[Qt-interest] Weird compiler error with QString(QChar(value))

Nikos Chantziaras realnc at arcor.de
Thu May 6 16:51:42 CEST 2010


On 05/06/2010 05:35 PM, Stephen Chu wrote:
> In article<201005052127.23761.thiago at kde.org>,
>   Thiago Macieira<thiago at kde.org>  wrote:
>
>> Em Quarta-feira 5. Maio 2010, às 20.51.00, Nikos Chantziaras escreveu:
>>> Not sure I understand why this won't compile:
>>>
>>>     int unicodeValue = func_that_returns_a_unicode_value();
>>>     QString s(QChar(unicodeValue));
>>>     const QByteArray&  utf8 = s.toUtf8();  //<-- error happens here
>>>
>>> I get:
>>>
>>> error: request for member 'toUtf8' in 's', which is of non-class type
>>> 'QString(QChar)'
>>>
>>> I'm confused as hell :P
>>
>> This is one of the things you just have to learn.
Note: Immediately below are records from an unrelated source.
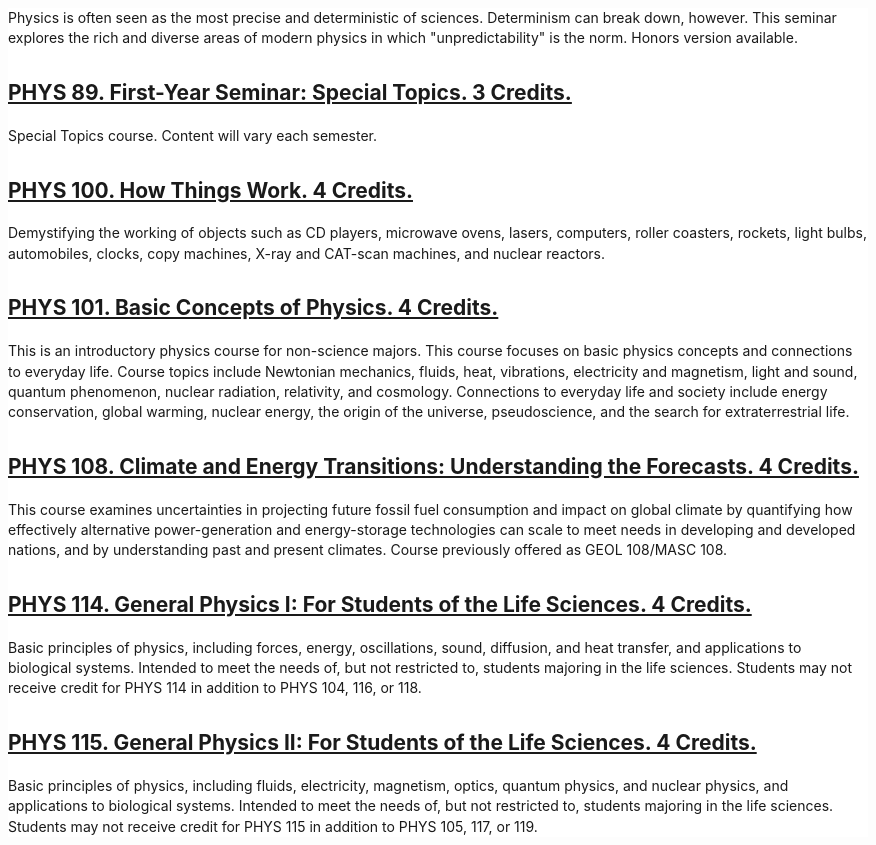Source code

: Physics is often seen as the most precise and deterministic of sciences. Determinism can break down, however. This seminar explores the rich and diverse areas of modern physics in which "unpredictability" is the norm. Honors version available.

## [PHYS 89. First-Year Seminar: Special Topics. 3 Credits.](./PHYS_89_First-Year_Seminar_Special_Topics)

Special Topics course. Content will vary each semester.

## [PHYS 100. How Things Work. 4 Credits.](./PHYS_100_How_Things_Work)

Demystifying the working of objects such as CD players, microwave ovens, lasers, computers, roller coasters, rockets, light bulbs, automobiles, clocks, copy machines, X-ray and CAT-scan machines, and nuclear reactors.

## [PHYS 101. Basic Concepts of Physics. 4 Credits.](./PHYS_101_Basic_Concepts_of_Physics)

This is an introductory physics course for non-science majors. This course focuses on basic physics concepts and connections to everyday life. Course topics include Newtonian mechanics, fluids, heat, vibrations, electricity and magnetism, light and sound, quantum phenomenon, nuclear radiation, relativity, and cosmology. Connections to everyday life and society include energy conservation, global warming, nuclear energy, the origin of the universe, pseudoscience, and the search for extraterrestrial life.

## [PHYS 108. Climate and Energy Transitions: Understanding the Forecasts. 4 Credits.](./PHYS_108_Climate_and_Energy_Transitions_Understanding_the_Forecasts)

This course examines uncertainties in projecting future fossil fuel consumption and impact on global climate by quantifying how effectively alternative power-generation and energy-storage technologies can scale to meet needs in developing and developed nations, and by understanding past and present climates. Course previously offered as GEOL 108/MASC 108.

## [PHYS 114. General Physics I: For Students of the Life Sciences. 4 Credits.](./PHYS_114_General_Physics_I_For_Students_of_the_Life_Sciences)

Basic principles of physics, including forces, energy, oscillations, sound, diffusion, and heat transfer, and applications to biological systems. Intended to meet the needs of, but not restricted to, students majoring in the life sciences. Students may not receive credit for PHYS 114 in addition to PHYS 104, 116, or 118.

## [PHYS 115. General Physics II: For Students of the Life Sciences. 4 Credits.](./PHYS_115_General_Physics_II_For_Students_of_the_Life_Sciences)

Basic principles of physics, including fluids, electricity, magnetism, optics, quantum physics, and nuclear physics, and applications to biological systems. Intended to meet the needs of, but not restricted to, students majoring in the life sciences. Students may not receive credit for PHYS 115 in addition to PHYS 105, 117, or 119.
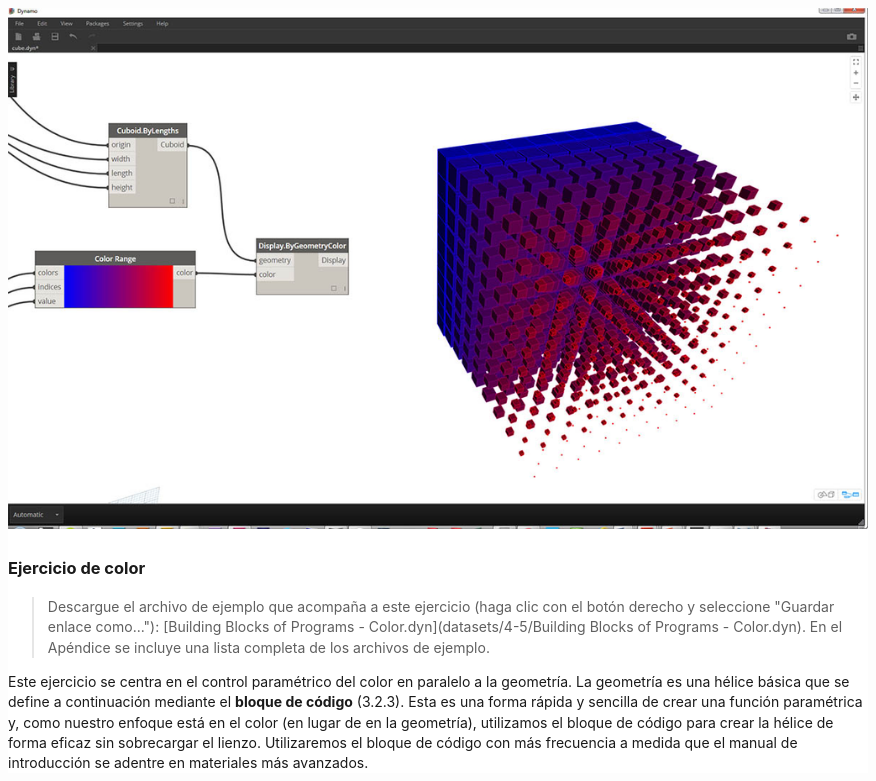 ![](images/4-5/cuboids.jpg)

### Ejercicio de color

> Descargue el archivo de ejemplo que acompaña a este ejercicio (haga clic con el botón derecho y seleccione "Guardar enlace como..."): [Building Blocks of Programs - Color.dyn](datasets/4-5/Building Blocks of Programs - Color.dyn). En el Apéndice se incluye una lista completa de los archivos de ejemplo.

Este ejercicio se centra en el control paramétrico del color en paralelo a la geometría. La geometría es una hélice básica que se define a continuación mediante el **bloque de código** (3.2.3). Esta es una forma rápida y sencilla de crear una función paramétrica y, como nuestro enfoque está en el color (en lugar de en la geometría), utilizamos el bloque de código para crear la hélice de forma eficaz sin sobrecargar el lienzo. Utilizaremos el bloque de código con más frecuencia a medida que el manual de introducción se adentre en materiales más avanzados.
This line:
>>
>>     QString s(QChar(unicodeValue));
>>
>> is not what you think.
>>
>> You thought you were declaring an object of class QString and calling one of
>> its constructors with a QChar (which in turn was initialised with an int).
>>
>> The compiler understood that you were declaring a pointer to a function that
>> returns QString and takes a QChar as a parameter.
>>
>> Solution:
>>
>>     QString s = QChar(unicodeValue);
>
> Thanks for the explanation. I ran into the same problem just last night.
> Pulling my hairs out on this one.
>
> One question though. If that line of code actually declares a function,
> what does 'unicodeValue' in the declaration do? I thought a function
> declaration is something like:
>
>      QString s(QChar unicodeValue);

It's the same since you can put parentheses pretty much everywhere.  As 
I posted previously for example, you can define main() like this:

   int main( int(argc), char**(argv) )

and it's accepted by the compiler.  That means that these two function 
declarations:

   QString s(QChar unicodeValue);
   QString s(QChar(unicodeValue));

are equivalent.  IMHO that's wrong, but then again, I don't know what 
would break in the C++ standard if it would treat it as wrong.  But 
given that C++ allows you to use simple types (int, char, etc) as classes:

   int i = int(50); //'int' is not a class, but you can use it as one

it should bark at the above definition of main().